According to Bukola Lameed, Founder and Lead Therapist at Safety Republic International, child protection is a social responsibility that requires the participation of every adult, but parents are saddled with more responsibility as the primary caregivers. She revealed that some steps parents can take to protect their children include the ability to fully recognize that protecting their children from sexual abuse is a responsibility and a call to duty.

The second thing parents of this generation need to do is to empower themselves with necessary healthy information on child safety and protection and child sexual abuse. “This is because as a child handler, you cannot give what you don’t have,” she said before urging. “Never leave your wards in the hands of adults who are not properly trained to protect children and map out a simple family protection policy and safety procedures in your home, ensure it is something everyone can relate with. Parents can also set and urge their children to respect family boundaries.”

Another thing parents can do to protect their children from being victims of pedophiles who are prowling online for victims is to have regular age appropriate sex education with their children and wards. Lameed said that parents should know the signs and symptoms of child sexual abuse, abusers/predators bait and red flags to watch out for.

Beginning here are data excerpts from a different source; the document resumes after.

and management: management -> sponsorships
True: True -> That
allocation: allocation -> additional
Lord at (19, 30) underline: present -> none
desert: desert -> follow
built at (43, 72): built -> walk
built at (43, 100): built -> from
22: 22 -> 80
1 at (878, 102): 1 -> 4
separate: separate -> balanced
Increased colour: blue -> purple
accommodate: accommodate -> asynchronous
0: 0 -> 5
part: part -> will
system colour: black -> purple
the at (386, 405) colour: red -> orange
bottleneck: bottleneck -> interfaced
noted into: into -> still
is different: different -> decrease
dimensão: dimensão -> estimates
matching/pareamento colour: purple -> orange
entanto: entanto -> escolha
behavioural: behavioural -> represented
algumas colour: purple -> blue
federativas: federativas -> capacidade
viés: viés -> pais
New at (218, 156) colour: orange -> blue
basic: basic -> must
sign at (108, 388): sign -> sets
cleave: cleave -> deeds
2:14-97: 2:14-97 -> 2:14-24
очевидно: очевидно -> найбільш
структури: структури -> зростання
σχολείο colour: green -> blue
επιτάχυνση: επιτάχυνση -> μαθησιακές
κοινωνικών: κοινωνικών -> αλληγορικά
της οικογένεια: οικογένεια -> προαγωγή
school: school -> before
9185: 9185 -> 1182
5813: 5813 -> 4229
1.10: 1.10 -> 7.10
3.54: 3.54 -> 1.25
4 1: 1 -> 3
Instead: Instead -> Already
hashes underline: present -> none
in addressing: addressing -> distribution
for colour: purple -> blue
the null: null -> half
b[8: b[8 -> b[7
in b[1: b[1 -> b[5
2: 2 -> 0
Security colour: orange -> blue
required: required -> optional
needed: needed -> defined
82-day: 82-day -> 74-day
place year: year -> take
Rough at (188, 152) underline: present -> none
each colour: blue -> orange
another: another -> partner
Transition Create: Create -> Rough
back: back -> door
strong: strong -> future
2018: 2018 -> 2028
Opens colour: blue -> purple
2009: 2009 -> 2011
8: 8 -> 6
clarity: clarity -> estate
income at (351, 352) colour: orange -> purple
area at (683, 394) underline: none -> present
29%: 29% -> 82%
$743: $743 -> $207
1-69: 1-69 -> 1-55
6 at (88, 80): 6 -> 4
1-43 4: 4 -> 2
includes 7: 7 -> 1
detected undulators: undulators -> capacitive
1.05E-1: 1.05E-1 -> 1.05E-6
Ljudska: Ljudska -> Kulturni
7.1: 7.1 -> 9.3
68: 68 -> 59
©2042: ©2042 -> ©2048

Parents can also help by creating an open trusting relationship and healthy communication channel with their children so  that they can feel safe to share their thoughts and feelings with them. This helps to build their self-confidence and esteem. “Giving a child the opportunity to have conversations with you on the dangers she can encounter online and suggesting safety precautions, will help create a sense of belonging and responsibility as to matters that concerns them and this will help them to make better choices,” she said. “Parents can create scenarios of real-life stories and experiences, ask for their opinions, this would drive their message of online safety better rather than enforcing their opinions and projecting their fears. They can also make their children see reasons they will need to make certain decision and ask for their inputs. Children relate better when they know their opinions count in their own safety matters.”